__Given text__
Personal information
- Full name: James Michalanney
- Original team(s): Rostrevor College
- Position(s): Forward

Playing career^{1}
- Years: Club / Games (Goals)
- 1974–1986: Norwood / 211 (342)

Representative team honours
- Years: Team / Games (Goals)
- 1977: South Australia / 1 (?)
- ^{1} Playing statistics correct to the end of 1986.

Career highlights
- 4× SANFL Premiership player: (1975, 1978, 1982, 1984); Norwood leading goalkicker: (1976); Norwood Hall of Fame;

= Jim Michalanney =

Australian rules footballer

James Michalanney is a former Australian rules footballer who played for the Norwood Football Club in the South Australian National Football League (SANFL).

Known as a tall and strong-marking forward with the nicknames "Big Jim" and "Piano" for his perfect set of white teeth, Michalanney was part of four Norwood premierships. He was forced to miss the whole of the 1980 SANFL season due to a mystery groin complaint which was eventually diagnosed as deep-seated pelvic bone damage. During that time, Michalanney took up croquet at the Norwood Club and won the 1980 South Australian All Grades Doubles Championship, a handicap trophy.

In 1984, he was awarded Life Membership of the Norwood Football Club.

Michalanney worked as a school teacher during his playing days, and later became principal of Murray Bridge High School. He has five children: William, Charlotte, Tom, Max and Jack. His son Max has also become a footballer, selected by the Adelaide Crows with pick 17 of the 2022 AFL Draft.

__Dataset__
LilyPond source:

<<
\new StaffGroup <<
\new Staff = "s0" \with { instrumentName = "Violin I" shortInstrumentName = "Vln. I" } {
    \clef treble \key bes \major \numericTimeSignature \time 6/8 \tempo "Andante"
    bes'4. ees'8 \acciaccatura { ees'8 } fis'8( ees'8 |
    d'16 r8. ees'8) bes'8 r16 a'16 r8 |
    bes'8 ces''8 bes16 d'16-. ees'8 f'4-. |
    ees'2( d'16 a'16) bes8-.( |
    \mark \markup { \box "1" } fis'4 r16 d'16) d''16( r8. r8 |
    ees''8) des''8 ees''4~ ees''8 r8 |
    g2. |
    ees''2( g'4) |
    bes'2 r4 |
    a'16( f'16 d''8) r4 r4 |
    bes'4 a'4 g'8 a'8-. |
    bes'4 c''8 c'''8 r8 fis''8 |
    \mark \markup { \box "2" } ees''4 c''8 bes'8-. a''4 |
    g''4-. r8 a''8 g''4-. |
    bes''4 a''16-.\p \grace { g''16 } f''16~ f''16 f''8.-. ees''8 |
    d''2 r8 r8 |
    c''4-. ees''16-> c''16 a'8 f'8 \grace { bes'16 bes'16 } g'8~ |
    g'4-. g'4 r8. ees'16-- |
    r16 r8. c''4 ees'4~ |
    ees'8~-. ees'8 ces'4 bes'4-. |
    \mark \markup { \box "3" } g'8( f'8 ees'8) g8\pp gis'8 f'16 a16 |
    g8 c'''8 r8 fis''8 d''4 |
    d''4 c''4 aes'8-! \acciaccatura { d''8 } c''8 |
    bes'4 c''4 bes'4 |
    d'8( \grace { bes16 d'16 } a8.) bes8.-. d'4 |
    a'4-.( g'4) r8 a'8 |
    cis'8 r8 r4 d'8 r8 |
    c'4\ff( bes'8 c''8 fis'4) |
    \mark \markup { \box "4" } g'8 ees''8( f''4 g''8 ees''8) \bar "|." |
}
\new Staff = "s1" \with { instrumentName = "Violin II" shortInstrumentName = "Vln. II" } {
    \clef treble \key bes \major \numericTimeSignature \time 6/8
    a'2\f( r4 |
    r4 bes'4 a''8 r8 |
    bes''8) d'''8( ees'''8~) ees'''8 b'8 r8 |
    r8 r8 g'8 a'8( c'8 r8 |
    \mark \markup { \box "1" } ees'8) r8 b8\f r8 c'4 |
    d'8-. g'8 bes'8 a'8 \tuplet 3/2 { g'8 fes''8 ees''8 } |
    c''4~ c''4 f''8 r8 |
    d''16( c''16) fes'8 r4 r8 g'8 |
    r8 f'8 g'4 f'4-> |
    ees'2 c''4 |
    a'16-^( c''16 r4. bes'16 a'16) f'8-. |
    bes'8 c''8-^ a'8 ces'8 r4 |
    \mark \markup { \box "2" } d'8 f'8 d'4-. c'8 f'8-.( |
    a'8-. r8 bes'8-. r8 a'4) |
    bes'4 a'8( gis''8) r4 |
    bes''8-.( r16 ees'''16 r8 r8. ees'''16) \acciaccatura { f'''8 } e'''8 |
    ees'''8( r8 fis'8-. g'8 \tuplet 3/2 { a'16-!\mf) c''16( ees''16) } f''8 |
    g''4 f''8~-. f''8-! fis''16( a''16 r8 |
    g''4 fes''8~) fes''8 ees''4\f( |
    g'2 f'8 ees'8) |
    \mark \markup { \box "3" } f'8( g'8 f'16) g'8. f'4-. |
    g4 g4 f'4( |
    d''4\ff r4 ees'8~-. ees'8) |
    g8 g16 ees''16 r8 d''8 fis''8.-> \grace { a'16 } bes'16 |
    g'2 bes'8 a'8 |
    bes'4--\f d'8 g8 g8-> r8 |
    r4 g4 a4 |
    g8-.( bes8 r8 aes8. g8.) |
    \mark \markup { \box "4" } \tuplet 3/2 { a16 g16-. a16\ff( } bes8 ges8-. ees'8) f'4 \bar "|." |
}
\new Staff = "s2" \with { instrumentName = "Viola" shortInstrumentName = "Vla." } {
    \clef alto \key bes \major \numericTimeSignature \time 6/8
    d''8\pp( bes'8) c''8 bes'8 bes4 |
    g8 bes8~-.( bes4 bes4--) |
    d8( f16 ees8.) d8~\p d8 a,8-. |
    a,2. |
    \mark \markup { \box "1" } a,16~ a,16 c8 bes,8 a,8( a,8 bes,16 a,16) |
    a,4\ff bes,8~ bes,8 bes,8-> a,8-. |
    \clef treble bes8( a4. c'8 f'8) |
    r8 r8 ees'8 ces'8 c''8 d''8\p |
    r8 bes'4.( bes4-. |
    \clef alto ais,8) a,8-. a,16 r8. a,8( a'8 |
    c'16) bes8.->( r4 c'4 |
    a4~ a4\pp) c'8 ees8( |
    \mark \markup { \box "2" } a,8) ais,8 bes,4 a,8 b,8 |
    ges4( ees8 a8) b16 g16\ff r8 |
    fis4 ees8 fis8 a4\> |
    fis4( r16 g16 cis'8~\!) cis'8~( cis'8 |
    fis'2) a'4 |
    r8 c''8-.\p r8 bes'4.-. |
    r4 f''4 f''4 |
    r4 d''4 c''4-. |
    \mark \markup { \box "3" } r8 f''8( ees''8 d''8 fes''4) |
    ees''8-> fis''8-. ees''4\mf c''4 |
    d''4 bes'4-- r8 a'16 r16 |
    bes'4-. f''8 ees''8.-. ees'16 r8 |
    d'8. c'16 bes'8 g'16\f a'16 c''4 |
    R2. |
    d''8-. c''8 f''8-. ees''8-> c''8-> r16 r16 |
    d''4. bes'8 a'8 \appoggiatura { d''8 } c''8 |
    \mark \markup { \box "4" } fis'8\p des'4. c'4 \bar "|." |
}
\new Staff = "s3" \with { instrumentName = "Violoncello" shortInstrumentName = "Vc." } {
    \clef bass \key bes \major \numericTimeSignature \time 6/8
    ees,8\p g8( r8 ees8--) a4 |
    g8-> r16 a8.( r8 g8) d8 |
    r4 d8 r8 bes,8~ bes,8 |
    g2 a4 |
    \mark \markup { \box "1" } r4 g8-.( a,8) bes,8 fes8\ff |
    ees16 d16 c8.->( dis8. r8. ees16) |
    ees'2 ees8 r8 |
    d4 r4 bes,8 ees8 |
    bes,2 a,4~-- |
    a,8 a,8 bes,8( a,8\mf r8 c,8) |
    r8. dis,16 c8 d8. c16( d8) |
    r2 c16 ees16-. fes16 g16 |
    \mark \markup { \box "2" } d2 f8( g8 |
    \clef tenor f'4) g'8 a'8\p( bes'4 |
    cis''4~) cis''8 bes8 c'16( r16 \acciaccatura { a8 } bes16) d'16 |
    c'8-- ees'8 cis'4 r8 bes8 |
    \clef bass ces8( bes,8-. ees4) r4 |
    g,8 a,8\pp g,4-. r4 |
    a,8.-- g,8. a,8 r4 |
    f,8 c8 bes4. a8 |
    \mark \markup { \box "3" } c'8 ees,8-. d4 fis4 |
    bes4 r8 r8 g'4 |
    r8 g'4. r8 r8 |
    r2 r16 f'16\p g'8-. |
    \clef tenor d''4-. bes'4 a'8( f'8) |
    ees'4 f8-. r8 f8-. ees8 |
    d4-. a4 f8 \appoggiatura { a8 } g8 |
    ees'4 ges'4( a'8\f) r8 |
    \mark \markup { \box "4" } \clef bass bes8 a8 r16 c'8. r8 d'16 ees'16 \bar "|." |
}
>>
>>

__Problem__
According to the profile of Jim Michalanney, what sport did he take up while missing the 1980 SANFL season? The material has no connection to the text.

__Answer section__
He took up croquet at the Norwood Club.